#### EXERCISE REQUIREMENTS:
Leaving out all images, return the entries below exactly.

[DATA FOR REVIEW Boundary: Start]

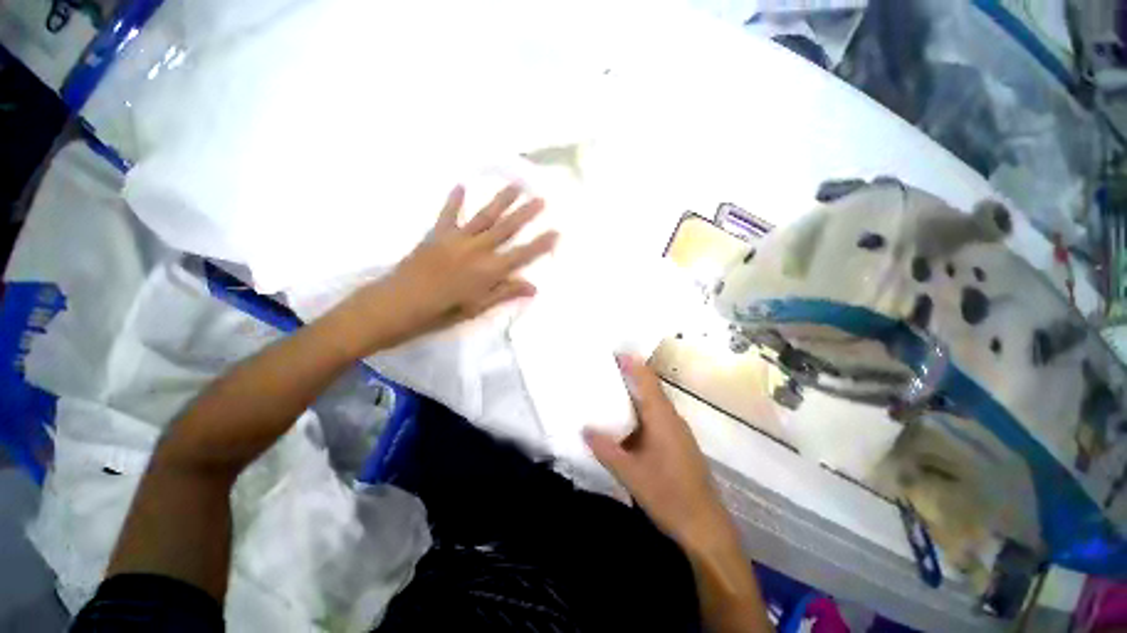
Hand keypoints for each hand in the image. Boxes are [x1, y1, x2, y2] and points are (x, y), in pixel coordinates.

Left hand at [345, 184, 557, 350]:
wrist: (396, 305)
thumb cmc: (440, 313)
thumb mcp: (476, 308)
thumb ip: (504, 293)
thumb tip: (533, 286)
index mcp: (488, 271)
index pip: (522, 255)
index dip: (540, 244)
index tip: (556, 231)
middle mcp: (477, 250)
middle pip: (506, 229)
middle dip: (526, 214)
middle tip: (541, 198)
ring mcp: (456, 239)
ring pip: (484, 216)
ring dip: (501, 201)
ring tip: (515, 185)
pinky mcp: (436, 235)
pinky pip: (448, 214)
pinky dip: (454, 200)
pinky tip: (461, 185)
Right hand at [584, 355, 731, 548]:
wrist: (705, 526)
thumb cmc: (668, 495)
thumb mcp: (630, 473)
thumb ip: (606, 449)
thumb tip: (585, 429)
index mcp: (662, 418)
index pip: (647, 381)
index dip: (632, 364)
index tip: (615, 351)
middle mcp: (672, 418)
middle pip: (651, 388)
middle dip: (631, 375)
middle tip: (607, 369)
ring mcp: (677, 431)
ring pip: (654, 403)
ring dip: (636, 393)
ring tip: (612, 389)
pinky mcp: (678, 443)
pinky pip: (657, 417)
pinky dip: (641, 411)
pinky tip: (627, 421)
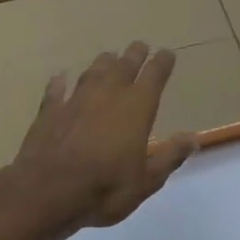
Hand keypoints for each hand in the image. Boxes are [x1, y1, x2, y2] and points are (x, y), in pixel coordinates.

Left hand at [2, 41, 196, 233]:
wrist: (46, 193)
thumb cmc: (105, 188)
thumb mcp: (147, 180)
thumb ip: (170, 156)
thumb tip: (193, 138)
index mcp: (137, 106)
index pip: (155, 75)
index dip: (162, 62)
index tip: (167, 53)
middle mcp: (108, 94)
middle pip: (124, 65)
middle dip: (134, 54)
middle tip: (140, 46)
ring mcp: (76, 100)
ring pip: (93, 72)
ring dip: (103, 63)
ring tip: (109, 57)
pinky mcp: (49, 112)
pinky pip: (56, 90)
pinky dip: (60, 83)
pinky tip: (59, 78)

[DATA FOR REVIEW Boundary: End]

#### SOLUTION BELOW:
Hand keypoints for each hand in the image. Boxes are [x1, y1, x2, y2] and points are (x, y), in pixel coordinates.

Left hand at [345, 184, 557, 350]:
wrist: (396, 305)
thumb cmc: (440, 313)
thumb mcp: (476, 308)
thumb ip: (504, 293)
thumb tip: (533, 286)
index mcp: (488, 271)
index pip: (522, 255)
index dip: (540, 244)
index tip: (556, 231)
middle mcp: (477, 250)
middle pip: (506, 229)
middle dip: (526, 214)
middle tip: (541, 198)
ring mcp: (456, 239)
ring pip: (484, 216)
ring dip: (501, 201)
ring tip: (515, 185)
pinky mcp: (436, 235)
pinky pip: (448, 214)
pinky dip: (454, 200)
pinky tip: (461, 185)
Right hand at [584, 355, 731, 548]:
wrist: (705, 526)
thumb cmc: (668, 495)
thumb mcp: (630, 473)
thumb ip: (606, 449)
thumb tip: (585, 429)
index mcp: (662, 418)
index pip: (647, 381)
index dip: (632, 364)
index tip: (615, 351)
middle mcp: (672, 418)
middle pip: (651, 388)
middle dip: (631, 375)
middle tip: (607, 369)
ring mcp: (677, 431)
ring pip: (654, 403)
ring dip: (636, 393)
ring tip: (612, 389)
pinky mcp: (678, 443)
pinky pip: (657, 417)
pinky dip: (641, 411)
pinky tip: (627, 421)
Hand keypoints for each hand in the image. Boxes are [x1, y1, x2, y2] and points are (x, y), in pixel coordinates.

Left hand at [2, 41, 196, 233]:
wrist: (46, 193)
thumb cmc: (105, 188)
thumb mcp: (147, 180)
thumb ip: (170, 156)
thumb tip: (193, 138)
index mcp: (137, 106)
index pip: (155, 75)
index dip: (162, 62)
index tip: (167, 53)
middle mcp: (108, 94)
middle pip: (124, 65)
middle dip: (134, 54)
middle tip: (140, 46)
ring mcp: (76, 100)
ring pip: (93, 72)
ring dip: (103, 63)
ring tip: (109, 57)
pinky mcp: (49, 112)
pinky pip: (56, 90)
pinky dip: (60, 83)
pinky tip: (59, 78)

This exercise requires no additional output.